Although I'd spent most my time with Buddhist teachers, teachings, and practices over the years, I knew this wouldn't be a Buddhist group.  I'd also practiced and worshiped and studied with Hindus, Christians, Native Americans, Sufis, Modern Wiccans, and Taoists.  It was clear to me that there was no "one size fits all" spirituality.  As one tradition proclaims: Truth is One, paths are many.  The group would be open to all.

Within the first year, MMM expanded to several Mindfulness Circles a week as members of the Recovery Learning Community, then the Recover Project asked me facilitate a weekly group.  I was then asked to organize a one day retreat, then to offer it monthly.  This became Be Still and Know: An Interfaith Day of Mindfulness.  It has continued for seven years.   

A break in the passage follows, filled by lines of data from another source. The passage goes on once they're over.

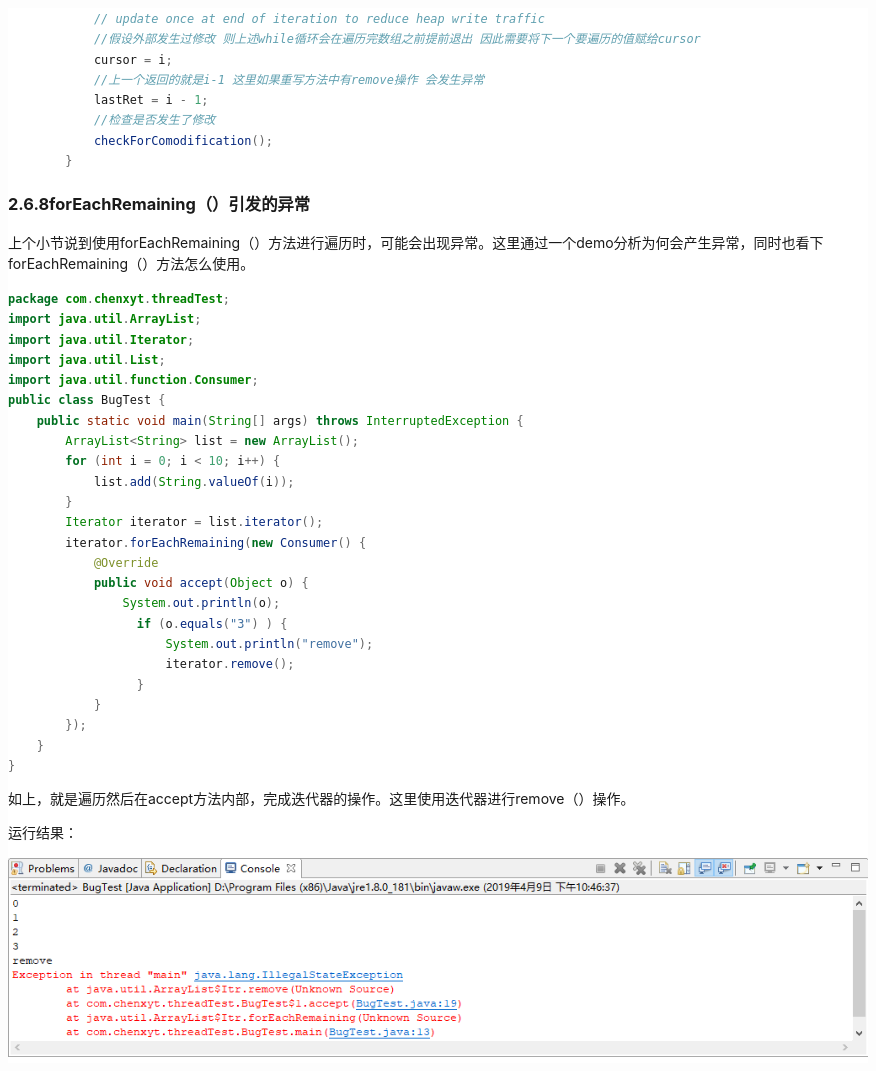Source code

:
 ```java
            // update once at end of iteration to reduce heap write traffic
            //假设外部发生过修改 则上述while循环会在遍历完数组之前提前退出 因此需要将下一个要遍历的值赋给cursor
            cursor = i;
            //上一个返回的就是i-1 这里如果重写方法中有remove操作 会发生异常
            lastRet = i - 1;
            //检查是否发生了修改
            checkForComodification();
        }
```

### 2.6.8forEachRemaining（）引发的异常

上个小节说到使用forEachRemaining（）方法进行遍历时，可能会出现异常。这里通过一个demo分析为何会产生异常，同时也看下forEachRemaining（）方法怎么使用。

```java
package com.chenxyt.threadTest;
import java.util.ArrayList;
import java.util.Iterator;
import java.util.List;
import java.util.function.Consumer;
public class BugTest {
	public static void main(String[] args) throws InterruptedException {
		ArrayList<String> list = new ArrayList();
        for (int i = 0; i < 10; i++) {
            list.add(String.valueOf(i));
        }
        Iterator iterator = list.iterator();
        iterator.forEachRemaining(new Consumer() {
            @Override
            public void accept(Object o) {
                System.out.println(o);
                  if (o.equals("3") ) {
                      System.out.println("remove");
                      iterator.remove();
                  }
            }
        });
	}
}
```

如上，就是遍历然后在accept方法内部，完成迭代器的操作。这里使用迭代器进行remove（）操作。

运行结果：

![1554821208339](【源码学习】Java集合之ArrayList\1554821208339.png)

Now, since more support was requested within the social isolation of the COVID19 pandemic, we are meeting on the web five days a week.  Tomorrow, June 21,  will be our fourth Be Still and Know on Zoom.  Through it all, I continue to be amazed by the wisdom, compassion, and depth of connection that emerges, again and again, as we gather to share our lives and our practice.  

Sitting here at this very moment with sunshine and a neighbor's West African music streaming through the window, I am struck with a sense of awe and a feeling of gratitude.  Eight times a week I get to share my life and spiritual practice with a small community of kindred spirits making the effort to live lives of compassion and wisdom.  In a world where many people feel disconnected -- even before COVID19 --  I feel blessed.  

I have the opportunity to meet regularly with other human beings committed to the Practice.  Whether we are sharing the collective container of our silence in meditation practice (some folks join us just for that,) or attempting to be real with one another during  Heart Council Practice,  I am aware of how rare and precious this is.

Showing up for our life with an open heart takes courage. Being a kind, compassionate, and clear-minded human being is a daunting proposition.  Having friends who are willing to meet regularly to share the journey makes it doable. 
In this DIY world, that's what I did.  Why don't you?

(If you want to see what we've come up for an agenda, or bounce ideas around about how to structure your own group, write me at mondaymorningmindfulness@gmail.com)

1 comment:

Don Karp said...

Thanks, Lance--

For who you are and what you do.

Having lived at Sirius Community and other "spiritual communities," I'd like to share that in most cases, I do not like meditating with others. It usually feels to me like everyone goes to different places. Sort of like ok, let's all be together and shut up for a while.

Annual National Rainbow Gatherings are different for me as I think that when thousands meditate in the cathedral of nature without a guru or other controls, that this is a minor miracle that might be part of what holds our world together for yet another year.

I feel fortunate to have met you at Recovery Learning, and unlike most group medication experiences, find myself actually enjoying it.